The Aussie Dollar’s recent uptrend may be coming to an end this week as it looks as though a double top is forming on the daily chart. Additionally, a number of other technical and fundamental factors are signalling that the pair is destined for a tumble in the coming days. However, first of all it might be worth looking at what brought the AUD to where it is now.

Last week got off to a fairly torrid start for the AUD with the Australian Retail Sales posting a 0.1% m/m contraction. This negative sentiment carried through to the subsequent session, in which, the RBA elected to hold the Cash Rate steady at 1.50% which came as little surprise to the market. However, contrary to the broader market trend, the Aussie Dollar rebounded strongly later in the week as the reserve bank used the Monetary Policy Statement to skilfully downplay rising fears that the nation is already in, or could soon be facing, a recession.

On the technical front, the AUD had some strong underlying bullish sentiment but this could be about to abate as a result of what looks like a double top beginning to form.  Moreover, the current zone of resistance has proven to be a rather difficult one to crack historically which should be an additional impediment to further gains moving forward. The main dissenting technical signal is the EMA bias which is patently highly bullish. Luckily, the MACD oscillator is showing some evidence of a signal line crossover which suggests that this uptrend is likely about to come to an end.

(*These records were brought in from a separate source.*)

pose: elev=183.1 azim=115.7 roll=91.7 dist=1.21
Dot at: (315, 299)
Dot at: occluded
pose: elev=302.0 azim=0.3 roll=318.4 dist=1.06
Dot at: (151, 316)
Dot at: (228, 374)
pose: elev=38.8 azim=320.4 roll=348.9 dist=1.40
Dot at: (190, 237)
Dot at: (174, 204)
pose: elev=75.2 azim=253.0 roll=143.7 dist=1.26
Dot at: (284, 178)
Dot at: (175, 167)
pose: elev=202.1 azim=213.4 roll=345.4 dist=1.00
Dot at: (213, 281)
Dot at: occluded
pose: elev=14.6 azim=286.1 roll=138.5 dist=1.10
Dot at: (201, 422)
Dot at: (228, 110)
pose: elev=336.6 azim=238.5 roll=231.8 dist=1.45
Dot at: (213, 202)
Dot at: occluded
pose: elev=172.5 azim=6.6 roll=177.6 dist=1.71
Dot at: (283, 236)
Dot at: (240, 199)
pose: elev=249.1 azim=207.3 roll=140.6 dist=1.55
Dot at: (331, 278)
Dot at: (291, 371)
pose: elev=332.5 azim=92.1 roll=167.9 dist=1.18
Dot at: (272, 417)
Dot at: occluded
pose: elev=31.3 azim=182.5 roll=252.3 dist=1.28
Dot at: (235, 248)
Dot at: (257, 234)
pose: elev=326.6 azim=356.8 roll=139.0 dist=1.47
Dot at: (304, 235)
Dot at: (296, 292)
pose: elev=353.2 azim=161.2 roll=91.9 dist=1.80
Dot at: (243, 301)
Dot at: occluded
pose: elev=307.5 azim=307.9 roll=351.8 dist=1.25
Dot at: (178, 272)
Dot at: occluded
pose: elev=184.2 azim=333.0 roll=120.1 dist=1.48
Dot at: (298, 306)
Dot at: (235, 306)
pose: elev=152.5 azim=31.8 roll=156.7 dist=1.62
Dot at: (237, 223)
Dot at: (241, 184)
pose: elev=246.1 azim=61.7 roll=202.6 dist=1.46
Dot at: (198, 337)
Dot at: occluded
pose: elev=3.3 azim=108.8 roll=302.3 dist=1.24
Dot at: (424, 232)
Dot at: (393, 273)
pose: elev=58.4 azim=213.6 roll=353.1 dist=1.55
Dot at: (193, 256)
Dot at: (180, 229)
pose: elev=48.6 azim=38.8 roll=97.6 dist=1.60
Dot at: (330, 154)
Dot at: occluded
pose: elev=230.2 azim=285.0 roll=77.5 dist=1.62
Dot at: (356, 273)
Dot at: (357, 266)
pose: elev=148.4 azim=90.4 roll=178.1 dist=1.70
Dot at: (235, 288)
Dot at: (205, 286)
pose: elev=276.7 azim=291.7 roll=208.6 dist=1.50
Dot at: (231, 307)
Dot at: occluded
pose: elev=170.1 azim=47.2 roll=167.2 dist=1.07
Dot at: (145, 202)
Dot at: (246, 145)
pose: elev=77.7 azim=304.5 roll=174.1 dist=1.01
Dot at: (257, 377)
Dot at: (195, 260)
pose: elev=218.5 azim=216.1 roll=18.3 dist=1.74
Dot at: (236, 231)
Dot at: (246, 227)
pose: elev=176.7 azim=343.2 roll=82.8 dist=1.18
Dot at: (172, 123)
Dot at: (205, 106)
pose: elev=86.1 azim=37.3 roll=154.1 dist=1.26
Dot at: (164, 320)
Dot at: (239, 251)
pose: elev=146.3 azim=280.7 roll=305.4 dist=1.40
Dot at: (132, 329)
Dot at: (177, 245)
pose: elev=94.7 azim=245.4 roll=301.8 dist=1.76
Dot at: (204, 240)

As for what lies ahead in the news, the coming week is rather data rich which should provide the requisite fuel for some strong moves. In the first half of the week, the NAB Business Confidence and Westpac Consumer Confidence figures are due out which could help to set the tone for the rest of the week. However, it is Thursday’s employment data that will truly be in focus as, if another uptick in unemployment is seen, the RBA will have a hard time defending its stance that the country is unlikely to see a recession take hold.

As a result of all of this, it seems all it will take is some vaguely weaker Australian results to send the pair lower in the near-term. More precisely, given the rather weak technical and fundamental position the AUD is in, it could be overvalued at present. As a result of this, downside risks could be fairly substantial which is worth keeping a close watch on.